### Material to process:
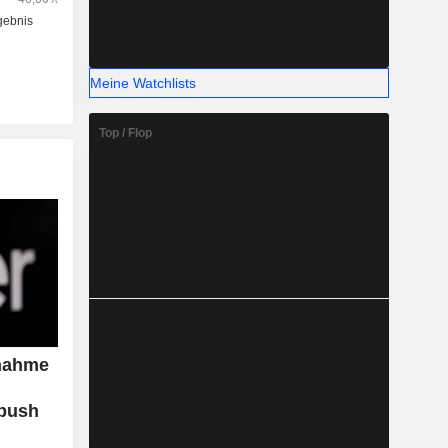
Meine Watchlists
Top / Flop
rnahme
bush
* * *
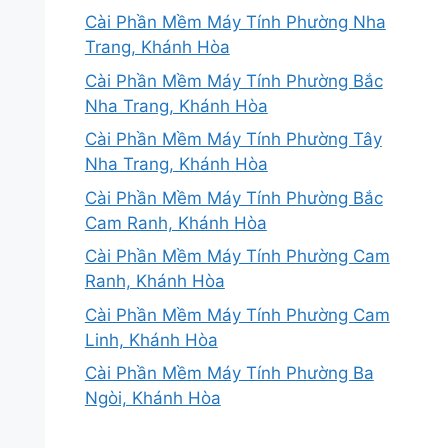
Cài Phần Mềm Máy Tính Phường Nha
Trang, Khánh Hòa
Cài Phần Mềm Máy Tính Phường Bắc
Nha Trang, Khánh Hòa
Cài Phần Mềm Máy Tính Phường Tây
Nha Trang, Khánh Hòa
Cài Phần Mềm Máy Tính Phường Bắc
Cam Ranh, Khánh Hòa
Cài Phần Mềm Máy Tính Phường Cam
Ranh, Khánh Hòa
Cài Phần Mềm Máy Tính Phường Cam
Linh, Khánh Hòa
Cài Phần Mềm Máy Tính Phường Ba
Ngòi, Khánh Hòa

### What you have to do:
Reproduce the text of the entries from the line containing "Cài Phần Mềm Máy Tính Phường Nha" up to and including the line containing "Ngòi, Khánh Hòa", keeping each line unchanged.

### Solution:
Cài Phần Mềm Máy Tính Phường Nha
Trang, Khánh Hòa
Cài Phần Mềm Máy Tính Phường Bắc
Nha Trang, Khánh Hòa
Cài Phần Mềm Máy Tính Phường Tây
Nha Trang, Khánh Hòa
Cài Phần Mềm Máy Tính Phường Bắc
Cam Ranh, Khánh Hòa
Cài Phần Mềm Máy Tính Phường Cam
Ranh, Khánh Hòa
Cài Phần Mềm Máy Tính Phường Cam
Linh, Khánh Hòa
Cài Phần Mềm Máy Tính Phường Ba
Ngòi, Khánh Hòa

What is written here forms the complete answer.